* _ABOUT THIS TASK_
Below are some records. Print exactly the lines between the one holding "Step: Preview sample" and the one holding "click(499, 579)", inclusive, and nothing else.

* _DATA RECORDS_
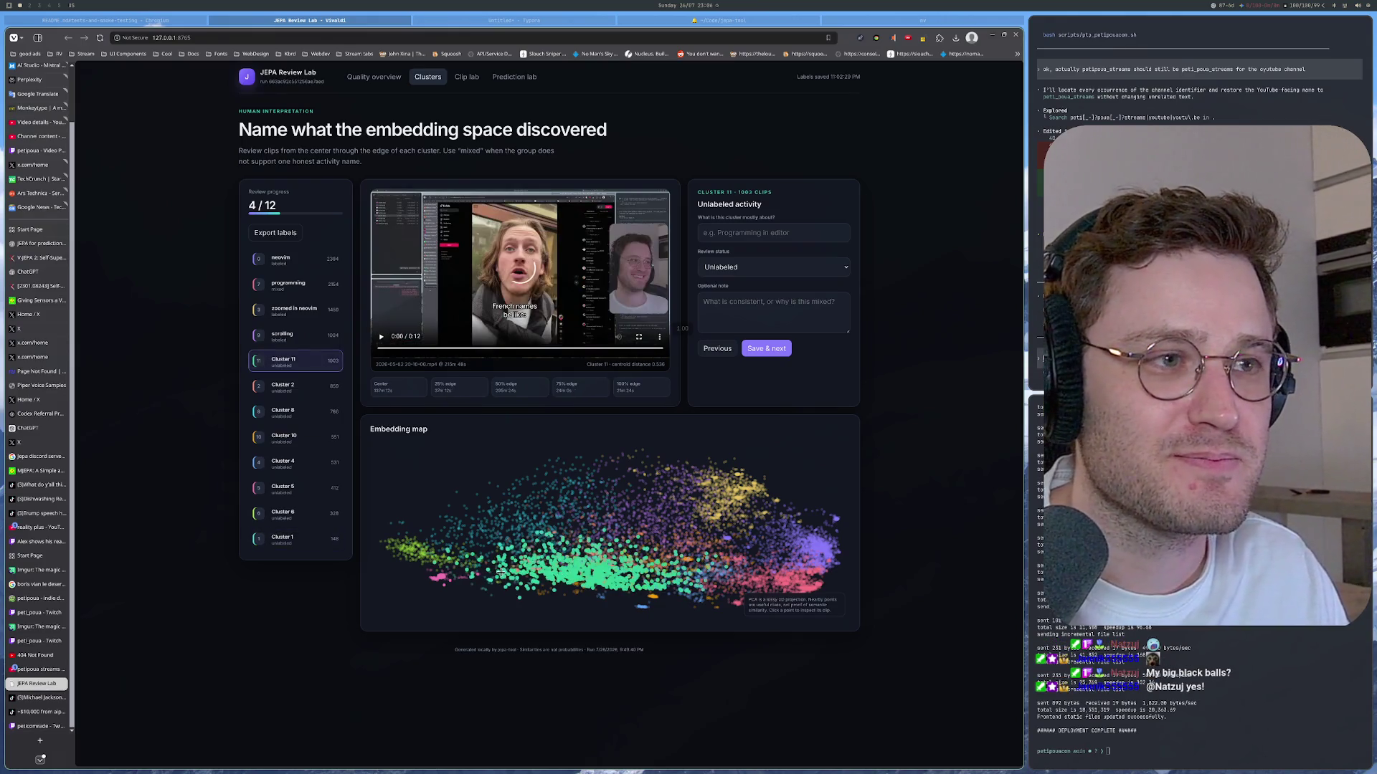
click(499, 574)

---

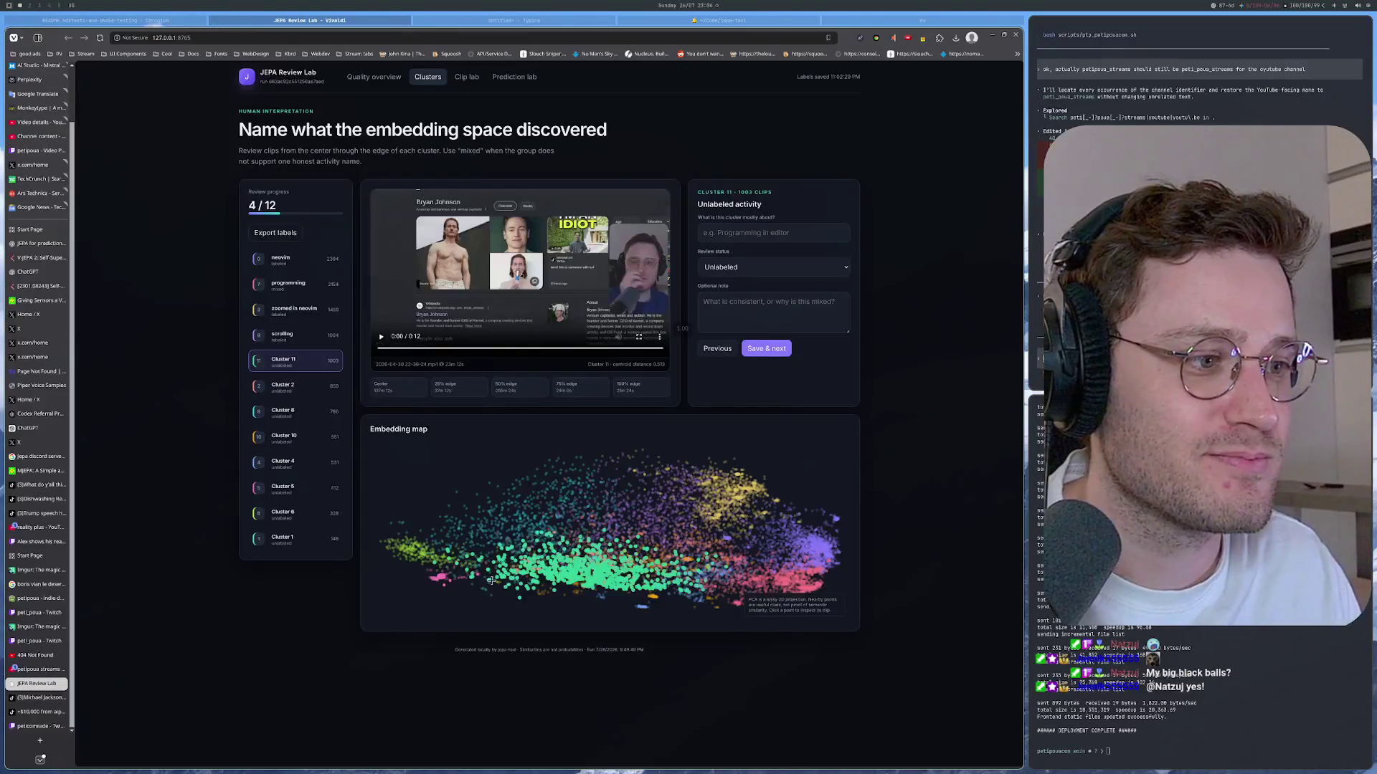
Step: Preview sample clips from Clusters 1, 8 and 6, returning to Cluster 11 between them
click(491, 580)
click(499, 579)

--

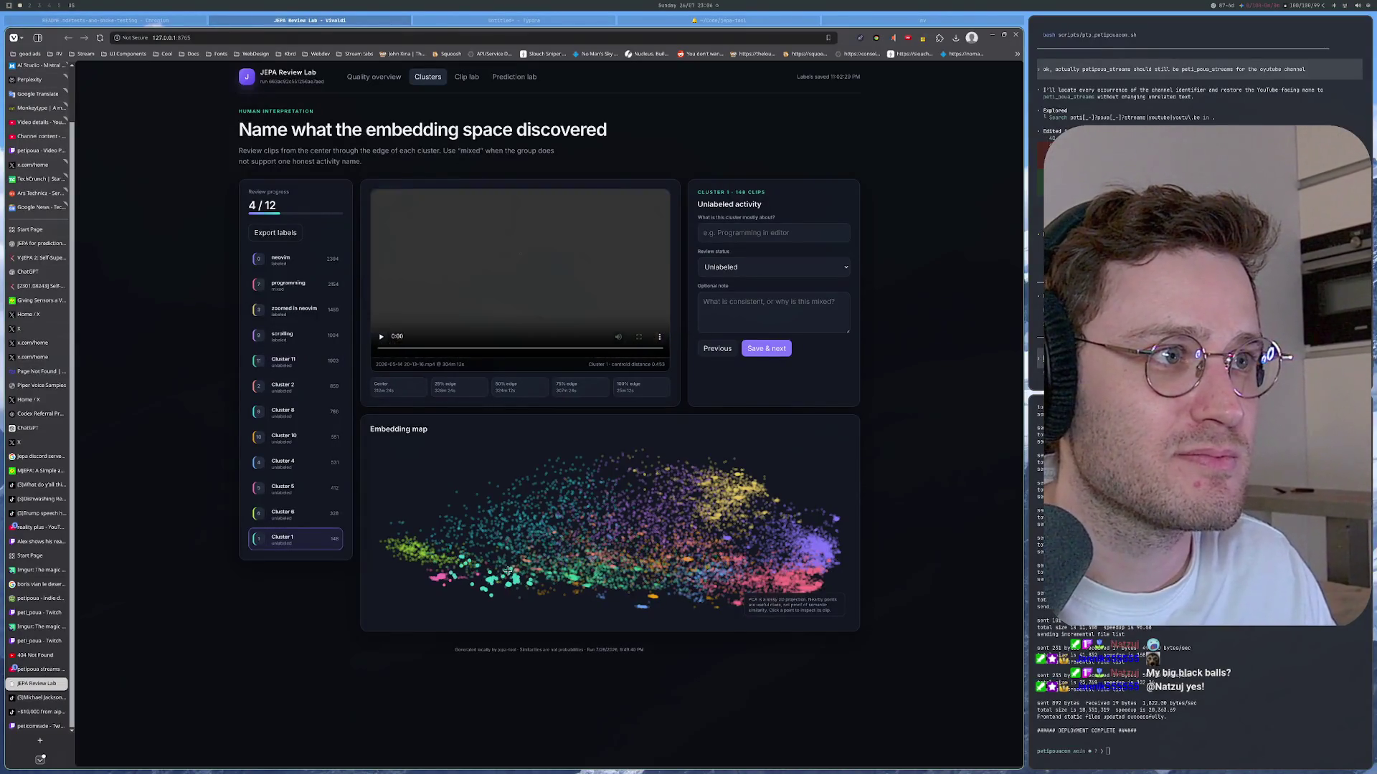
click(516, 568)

* _TASK OUTPUT_
Step: Preview sample clips from Clusters 1, 8 and 6, returning to Cluster 11 between them
click(491, 580)
click(499, 579)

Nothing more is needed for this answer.